### The task
Everything in the records below except the images should be output exactly as written.

### Extracted material
--- START ---

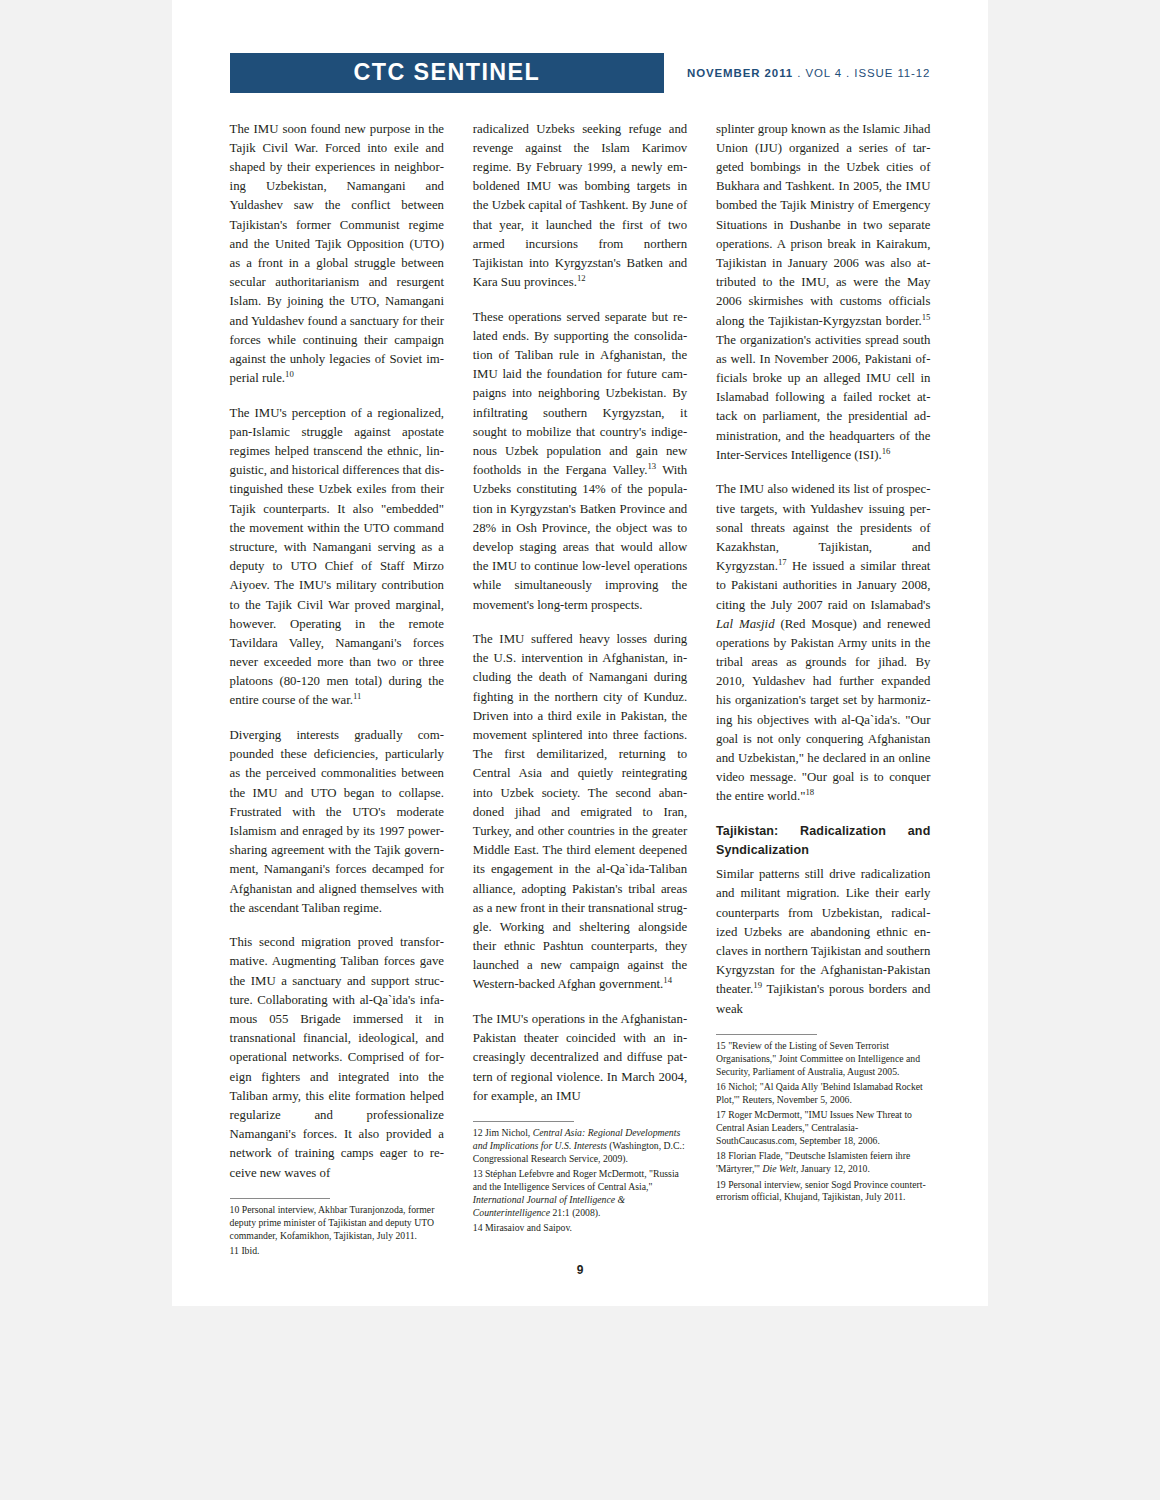CTC Sentinel
November 2011 . Vol 4 . Issue 11-12
The IMU soon found new purpose in the Tajik Civil War. Forced into exile and shaped by their experiences in neighboring Uzbekistan, Namangani and Yuldashev saw the conflict between Tajikistan's former Communist regime and the United Tajik Opposition (UTO) as a front in a global struggle between secular authoritarianism and resurgent Islam. By joining the UTO, Namangani and Yuldashev found a sanctuary for their forces while continuing their campaign against the unholy legacies of Soviet imperial rule.10
The IMU's perception of a regionalized, pan-Islamic struggle against apostate regimes helped transcend the ethnic, linguistic, and historical differences that distinguished these Uzbek exiles from their Tajik counterparts. It also "embedded" the movement within the UTO command structure, with Namangani serving as a deputy to UTO Chief of Staff Mirzo Aiyoev. The IMU's military contribution to the Tajik Civil War proved marginal, however. Operating in the remote Tavildara Valley, Namangani's forces never exceeded more than two or three platoons (80-120 men total) during the entire course of the war.11
Diverging interests gradually compounded these deficiencies, particularly as the perceived commonalities between the IMU and UTO began to collapse. Frustrated with the UTO's moderate Islamism and enraged by its 1997 power-sharing agreement with the Tajik government, Namangani's forces decamped for Afghanistan and aligned themselves with the ascendant Taliban regime.
This second migration proved transformative. Augmenting Taliban forces gave the IMU a sanctuary and support structure. Collaborating with al-Qa`ida's infamous 055 Brigade immersed it in transnational financial, ideological, and operational networks. Comprised of foreign fighters and integrated into the Taliban army, this elite formation helped regularize and professionalize Namangani's forces. It also provided a network of training camps eager to receive new waves of
10 Personal interview, Akhbar Turanjonzoda, former deputy prime minister of Tajikistan and deputy UTO commander, Kofamikhon, Tajikistan, July 2011.
11 Ibid.
radicalized Uzbeks seeking refuge and revenge against the Islam Karimov regime. By February 1999, a newly emboldened IMU was bombing targets in the Uzbek capital of Tashkent. By June of that year, it launched the first of two armed incursions from northern Tajikistan into Kyrgyzstan's Batken and Kara Suu provinces.12
These operations served separate but related ends. By supporting the consolidation of Taliban rule in Afghanistan, the IMU laid the foundation for future campaigns into neighboring Uzbekistan. By infiltrating southern Kyrgyzstan, it sought to mobilize that country's indigenous Uzbek population and gain new footholds in the Fergana Valley.13 With Uzbeks constituting 14% of the population in Kyrgyzstan's Batken Province and 28% in Osh Province, the object was to develop staging areas that would allow the IMU to continue low-level operations while simultaneously improving the movement's long-term prospects.
The IMU suffered heavy losses during the U.S. intervention in Afghanistan, including the death of Namangani during fighting in the northern city of Kunduz. Driven into a third exile in Pakistan, the movement splintered into three factions. The first demilitarized, returning to Central Asia and quietly reintegrating into Uzbek society. The second abandoned jihad and emigrated to Iran, Turkey, and other countries in the greater Middle East. The third element deepened its engagement in the al-Qa`ida-Taliban alliance, adopting Pakistan's tribal areas as a new front in their transnational struggle. Working and sheltering alongside their ethnic Pashtun counterparts, they launched a new campaign against the Western-backed Afghan government.14
The IMU's operations in the Afghanistan-Pakistan theater coincided with an increasingly decentralized and diffuse pattern of regional violence. In March 2004, for example, an IMU
12 Jim Nichol, Central Asia: Regional Developments and Implications for U.S. Interests (Washington, D.C.: Congressional Research Service, 2009).
13 Stéphan Lefebvre and Roger McDermott, "Russia and the Intelligence Services of Central Asia," International Journal of Intelligence & Counterintelligence 21:1 (2008).
14 Mirasaiov and Saipov.
splinter group known as the Islamic Jihad Union (IJU) organized a series of targeted bombings in the Uzbek cities of Bukhara and Tashkent. In 2005, the IMU bombed the Tajik Ministry of Emergency Situations in Dushanbe in two separate operations. A prison break in Kairakum, Tajikistan in January 2006 was also attributed to the IMU, as were the May 2006 skirmishes with customs officials along the Tajikistan-Kyrgyzstan border.15 The organization's activities spread south as well. In November 2006, Pakistani officials broke up an alleged IMU cell in Islamabad following a failed rocket attack on parliament, the presidential administration, and the headquarters of the Inter-Services Intelligence (ISI).16
The IMU also widened its list of prospective targets, with Yuldashev issuing personal threats against the presidents of Kazakhstan, Tajikistan, and Kyrgyzstan.17 He issued a similar threat to Pakistani authorities in January 2008, citing the July 2007 raid on Islamabad's Lal Masjid (Red Mosque) and renewed operations by Pakistan Army units in the tribal areas as grounds for jihad. By 2010, Yuldashev had further expanded his organization's target set by harmonizing his objectives with al-Qa`ida's. "Our goal is not only conquering Afghanistan and Uzbekistan," he declared in an online video message. "Our goal is to conquer the entire world."18
Tajikistan: Radicalization and Syndicalization
Similar patterns still drive radicalization and militant migration. Like their early counterparts from Uzbekistan, radicalized Uzbeks are abandoning ethnic enclaves in northern Tajikistan and southern Kyrgyzstan for the Afghanistan-Pakistan theater.19 Tajikistan's porous borders and weak
15 "Review of the Listing of Seven Terrorist Organisations," Joint Committee on Intelligence and Security, Parliament of Australia, August 2005.
16 Nichol; "Al Qaida Ally 'Behind Islamabad Rocket Plot,'" Reuters, November 5, 2006.
17 Roger McDermott, "IMU Issues New Threat to Central Asian Leaders," Centralasia-SouthCaucasus.com, September 18, 2006.
18 Florian Flade, "Deutsche Islamisten feiern ihre 'Märtyrer,'" Die Welt, January 12, 2010.
19 Personal interview, senior Sogd Province counterterrorism official, Khujand, Tajikistan, July 2011.
9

--- END ---

### Output for this task
CTC Sentinel
November 2011 . Vol 4 . Issue 11-12
The IMU soon found new purpose in the Tajik Civil War. Forced into exile and shaped by their experiences in neighboring Uzbekistan, Namangani and Yuldashev saw the conflict between Tajikistan's former Communist regime and the United Tajik Opposition (UTO) as a front in a global struggle between secular authoritarianism and resurgent Islam. By joining the UTO, Namangani and Yuldashev found a sanctuary for their forces while continuing their campaign against the unholy legacies of Soviet imperial rule.10
The IMU's perception of a regionalized, pan-Islamic struggle against apostate regimes helped transcend the ethnic, linguistic, and historical differences that distinguished these Uzbek exiles from their Tajik counterparts. It also "embedded" the movement within the UTO command structure, with Namangani serving as a deputy to UTO Chief of Staff Mirzo Aiyoev. The IMU's military contribution to the Tajik Civil War proved marginal, however. Operating in the remote Tavildara Valley, Namangani's forces never exceeded more than two or three platoons (80-120 men total) during the entire course of the war.11
Diverging interests gradually compounded these deficiencies, particularly as the perceived commonalities between the IMU and UTO began to collapse. Frustrated with the UTO's moderate Islamism and enraged by its 1997 power-sharing agreement with the Tajik government, Namangani's forces decamped for Afghanistan and aligned themselves with the ascendant Taliban regime.
This second migration proved transformative. Augmenting Taliban forces gave the IMU a sanctuary and support structure. Collaborating with al-Qa`ida's infamous 055 Brigade immersed it in transnational financial, ideological, and operational networks. Comprised of foreign fighters and integrated into the Taliban army, this elite formation helped regularize and professionalize Namangani's forces. It also provided a network of training camps eager to receive new waves of
10 Personal interview, Akhbar Turanjonzoda, former deputy prime minister of Tajikistan and deputy UTO commander, Kofamikhon, Tajikistan, July 2011.
11 Ibid.
radicalized Uzbeks seeking refuge and revenge against the Islam Karimov regime. By February 1999, a newly emboldened IMU was bombing targets in the Uzbek capital of Tashkent. By June of that year, it launched the first of two armed incursions from northern Tajikistan into Kyrgyzstan's Batken and Kara Suu provinces.12
These operations served separate but related ends. By supporting the consolidation of Taliban rule in Afghanistan, the IMU laid the foundation for future campaigns into neighboring Uzbekistan. By infiltrating southern Kyrgyzstan, it sought to mobilize that country's indigenous Uzbek population and gain new footholds in the Fergana Valley.13 With Uzbeks constituting 14% of the population in Kyrgyzstan's Batken Province and 28% in Osh Province, the object was to develop staging areas that would allow the IMU to continue low-level operations while simultaneously improving the movement's long-term prospects.
The IMU suffered heavy losses during the U.S. intervention in Afghanistan, including the death of Namangani during fighting in the northern city of Kunduz. Driven into a third exile in Pakistan, the movement splintered into three factions. The first demilitarized, returning to Central Asia and quietly reintegrating into Uzbek society. The second abandoned jihad and emigrated to Iran, Turkey, and other countries in the greater Middle East. The third element deepened its engagement in the al-Qa`ida-Taliban alliance, adopting Pakistan's tribal areas as a new front in their transnational struggle. Working and sheltering alongside their ethnic Pashtun counterparts, they launched a new campaign against the Western-backed Afghan government.14
The IMU's operations in the Afghanistan-Pakistan theater coincided with an increasingly decentralized and diffuse pattern of regional violence. In March 2004, for example, an IMU
12 Jim Nichol, Central Asia: Regional Developments and Implications for U.S. Interests (Washington, D.C.: Congressional Research Service, 2009).
13 Stéphan Lefebvre and Roger McDermott, "Russia and the Intelligence Services of Central Asia," International Journal of Intelligence & Counterintelligence 21:1 (2008).
14 Mirasaiov and Saipov.
splinter group known as the Islamic Jihad Union (IJU) organized a series of targeted bombings in the Uzbek cities of Bukhara and Tashkent. In 2005, the IMU bombed the Tajik Ministry of Emergency Situations in Dushanbe in two separate operations. A prison break in Kairakum, Tajikistan in January 2006 was also attributed to the IMU, as were the May 2006 skirmishes with customs officials along the Tajikistan-Kyrgyzstan border.15 The organization's activities spread south as well. In November 2006, Pakistani officials broke up an alleged IMU cell in Islamabad following a failed rocket attack on parliament, the presidential administration, and the headquarters of the Inter-Services Intelligence (ISI).16
The IMU also widened its list of prospective targets, with Yuldashev issuing personal threats against the presidents of Kazakhstan, Tajikistan, and Kyrgyzstan.17 He issued a similar threat to Pakistani authorities in January 2008, citing the July 2007 raid on Islamabad's Lal Masjid (Red Mosque) and renewed operations by Pakistan Army units in the tribal areas as grounds for jihad. By 2010, Yuldashev had further expanded his organization's target set by harmonizing his objectives with al-Qa`ida's. "Our goal is not only conquering Afghanistan and Uzbekistan," he declared in an online video message. "Our goal is to conquer the entire world."18
Tajikistan: Radicalization and Syndicalization
Similar patterns still drive radicalization and militant migration. Like their early counterparts from Uzbekistan, radicalized Uzbeks are abandoning ethnic enclaves in northern Tajikistan and southern Kyrgyzstan for the Afghanistan-Pakistan theater.19 Tajikistan's porous borders and weak
15 "Review of the Listing of Seven Terrorist Organisations," Joint Committee on Intelligence and Security, Parliament of Australia, August 2005.
16 Nichol; "Al Qaida Ally 'Behind Islamabad Rocket Plot,'" Reuters, November 5, 2006.
17 Roger McDermott, "IMU Issues New Threat to Central Asian Leaders," Centralasia-SouthCaucasus.com, September 18, 2006.
18 Florian Flade, "Deutsche Islamisten feiern ihre 'Märtyrer,'" Die Welt, January 12, 2010.
19 Personal interview, senior Sogd Province counterterrorism official, Khujand, Tajikistan, July 2011.
9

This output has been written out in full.